AI summary
OpenAI telah mencapai valuasi $500 miliar menjadikannya startup paling berharga di dunia. Penjualan saham memberikan likuiditas bagi karyawan dan menunjukkan kepercayaan mereka terhadap masa depan perusahaan. OpenAI terus berkembang meskipun menghadapi tantangan hukum dan transformasi dari nonprofit menjadi perusahaan publik. OpenAI memberikan kesempatan kepada karyawan dan mantan karyawannya untuk menjual saham di pasar sekunder senilai 6,6 miliar dolar. Ini memberikan likuiditas yang sangat dibutuhkan agar karyawan tetap termotivasi di tengah persaingan ketat dengan perusahaan teknologi besar lainnya.Transaksi ini tidak menambah dana ke OpenAI secara langsung, namun mencerminkan valuasi perusahaan yang mencapai 500 miliar dolar. Ini menjadikan OpenAI startup paling bernilai di dunia, melampaui valuasi SpaceX dan Anthropic yang selama ini berada di urutan atas.Pendapatan OpenAI juga meningkat pesat dengan raihan 4,3 miliar dolar pada paruh pertama tahun 2025, melampaui pendapatan tahun 2024 keseluruhan. Pendapatan berasal dari model berlangganan ChatGPT yang diakses baik oleh pengguna individu maupun korporasi.Perusahaan tengah menjalani perubahan besar dari nonprofit menuju public benefit corporation, yang menyebabkan konflik hukum dan ketegangan dengan tokoh seperti Elon Musk.

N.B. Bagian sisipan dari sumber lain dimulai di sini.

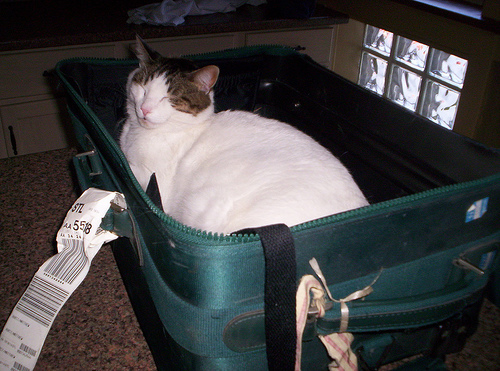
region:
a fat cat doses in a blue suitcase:
[113, 32, 360, 219]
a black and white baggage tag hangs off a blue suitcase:
[5, 188, 116, 368]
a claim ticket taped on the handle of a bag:
[5, 182, 127, 367]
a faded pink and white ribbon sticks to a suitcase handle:
[297, 274, 352, 369]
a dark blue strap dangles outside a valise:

Di waktu yang sama, perusahaan berupaya mempertahankan talenta terbaik dari godaan tawaran menggiurkan dari Meta dan Google.OpenAI juga memperluas kolaborasi dengan perusahaan teknologi besar seperti Microsoft, Oracle, CoreWeave, dan Nvidia. Semua faktor ini menunjukkan bahwa OpenAI masih menjadi pionir sekaligus pusat dari kemajuan teknologi kecerdasan buatan di masa depan.

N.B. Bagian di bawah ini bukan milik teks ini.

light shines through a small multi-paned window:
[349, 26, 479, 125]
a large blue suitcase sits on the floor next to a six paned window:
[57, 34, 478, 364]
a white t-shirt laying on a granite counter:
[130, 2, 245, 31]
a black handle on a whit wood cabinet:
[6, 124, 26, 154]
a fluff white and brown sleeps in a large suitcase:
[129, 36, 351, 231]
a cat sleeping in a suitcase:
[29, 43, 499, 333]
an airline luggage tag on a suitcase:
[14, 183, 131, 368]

Transformasi OpenAI dari nonprofit ke entitas yang lebih komersial menandai era baru bagi perusahaan ini, sekaligus memperlihatkan bagaimana AI kini menjadi komoditas bisnis yang sangat berharga. Namun, risiko konflik internal dan eksternal tetap harus diwaspadai karena tekanan dari para pesaing dan pemangku kepentingan.